Fig. 6: Image-to-image translation networks (fnet, pix2pix and CycleGAN).
From: Democratising deep learning for microscopy with ZeroCostDL4Mic

Example of data generated using the ZeroCostDL4Mic fnet, pix2pix and CycleGAN notebooks. a Scheme illustrating the data required to train paired image-to-image translation networks (pix2pix and fnet). b Fnet was trained to predict the location of mitochondria (Tom20 staining, Training Target) from bright-field images (Training Source). Both the fnet prediction and the ground-truth images are displayed. The quality control metrics values computed directly in the fnet notebook are as follows: mSSIM (mean structural similarity index): 0.79, PSNR (peak signal-to-noise ratio): 23.1 and NRMSE (normalised root-mean-squared error): 0.17. c pix2pix was trained to predict nuclear stainings (SiR-DNA, Training Target) from actin stainings (lifeact-RFP, Training Source) in migrating DCIS.COM cells. A pix2pix prediction, the corresponding ground-truth images are displayed. The quality control metrics values computed directly in the pix2pix notebook are as follows: mSSIM: 0.74, PSNR: 20.4 and NRMSE: 0.16. d Scheme illustrating the data requirement to train unpaired image-to-image translation networks (CycleGAN).
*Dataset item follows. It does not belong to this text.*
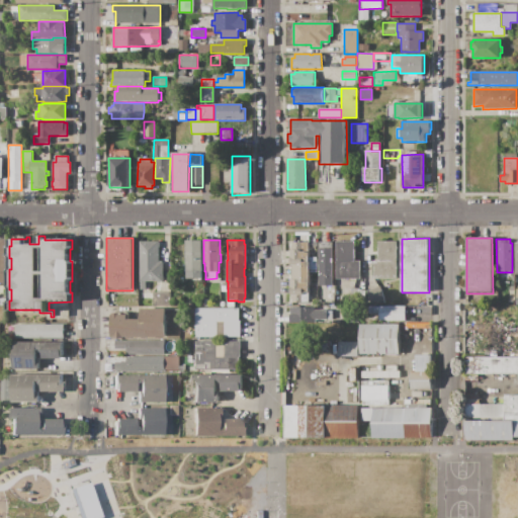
[(139,241),(159,241),(159,261),(163,261),(163,282),(147,282),(147,289),(140,289),(139,241)]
Importantly, these networks do not need to have access to a paired training dataset. e, f CycleGAN was trained to predict what images of microtubules acquired with an SDC (spinning-disk confocal) would look like when processed with SRRF (super-resolution radial fluctuations) (e) (quality control metrics values are as follows: mSSIM: 0.74, PSNR: 24.8 and NRMSE: 0.19) or imaged with a SIM (structured illumination microscopy) microscope (f). A CycleGAN model was also trained to transform SRRF images into SIM images (g). For the SDC to SRRF translation, the CycleGAN prediction and ground-truth SRRF images are displayed as well as the QC metrics values computed directly in the pix2pix notebook are displayed. For all panels, yellow squares highlight a region of interest that is magnified.